What needs to be done
The listing below holds a line with "Při 625 políčkách d" and a later line with "j.koch@cmerch.de". Write out those two lines and every line between them, exactly, and nothing else.

Data supplied
● ● ●

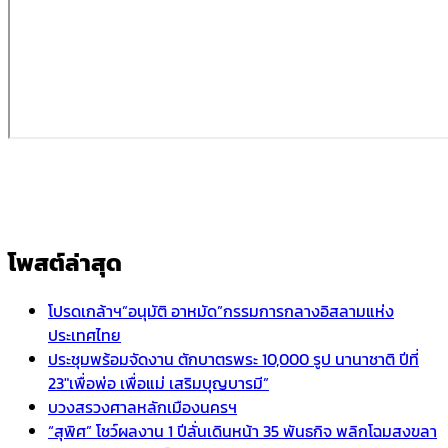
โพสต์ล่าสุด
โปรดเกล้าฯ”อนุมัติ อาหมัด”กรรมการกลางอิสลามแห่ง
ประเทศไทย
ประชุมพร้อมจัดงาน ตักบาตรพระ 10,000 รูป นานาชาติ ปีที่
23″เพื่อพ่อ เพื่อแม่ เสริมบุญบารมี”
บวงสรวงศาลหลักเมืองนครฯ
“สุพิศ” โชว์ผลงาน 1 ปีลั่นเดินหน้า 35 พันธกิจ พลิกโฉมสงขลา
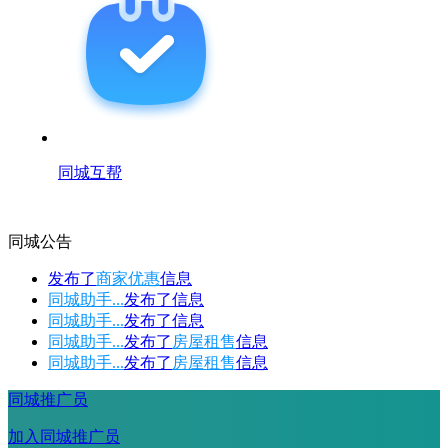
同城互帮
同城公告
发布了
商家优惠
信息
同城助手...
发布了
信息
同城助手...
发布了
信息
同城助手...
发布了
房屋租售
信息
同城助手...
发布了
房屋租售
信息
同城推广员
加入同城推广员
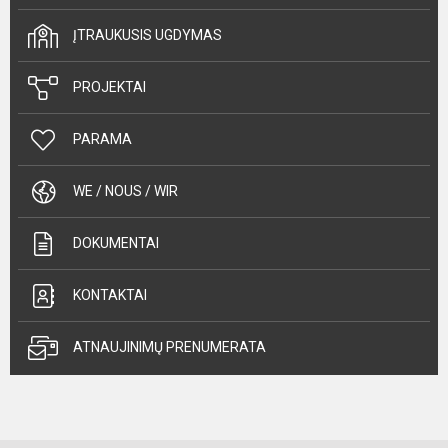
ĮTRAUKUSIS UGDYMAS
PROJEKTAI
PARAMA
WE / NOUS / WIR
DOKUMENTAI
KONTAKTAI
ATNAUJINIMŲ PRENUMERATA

● ● ●

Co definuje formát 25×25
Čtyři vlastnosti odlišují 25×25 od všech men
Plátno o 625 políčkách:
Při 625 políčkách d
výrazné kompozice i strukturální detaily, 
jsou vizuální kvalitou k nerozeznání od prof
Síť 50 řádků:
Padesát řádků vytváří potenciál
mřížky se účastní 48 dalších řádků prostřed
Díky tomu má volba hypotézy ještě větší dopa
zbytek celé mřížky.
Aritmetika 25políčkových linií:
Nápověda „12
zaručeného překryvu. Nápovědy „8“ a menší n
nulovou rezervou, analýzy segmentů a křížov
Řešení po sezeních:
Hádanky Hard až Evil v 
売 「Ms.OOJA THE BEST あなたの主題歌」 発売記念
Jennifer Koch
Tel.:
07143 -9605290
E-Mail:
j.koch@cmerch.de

● ● ●

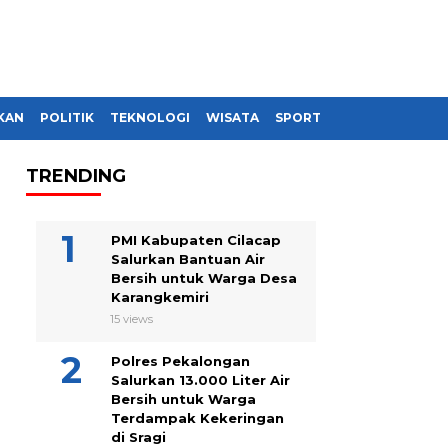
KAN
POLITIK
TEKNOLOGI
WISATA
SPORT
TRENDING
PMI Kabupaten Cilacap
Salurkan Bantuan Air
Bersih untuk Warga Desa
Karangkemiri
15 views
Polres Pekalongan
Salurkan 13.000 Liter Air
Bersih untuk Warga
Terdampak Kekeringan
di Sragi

● ● ●

Response to this exercise
Při 625 políčkách d
výrazné kompozice i strukturální detaily, 
jsou vizuální kvalitou k nerozeznání od prof
Síť 50 řádků:
Padesát řádků vytváří potenciál
mřížky se účastní 48 dalších řádků prostřed
Díky tomu má volba hypotézy ještě větší dopa
zbytek celé mřížky.
Aritmetika 25políčkových linií:
Nápověda „12
zaručeného překryvu. Nápovědy „8“ a menší n
nulovou rezervou, analýzy segmentů a křížov
Řešení po sezeních:
Hádanky Hard až Evil v 
売 「Ms.OOJA THE BEST あなたの主題歌」 発売記念
Jennifer Koch
Tel.:
07143 -9605290
E-Mail:
j.koch@cmerch.de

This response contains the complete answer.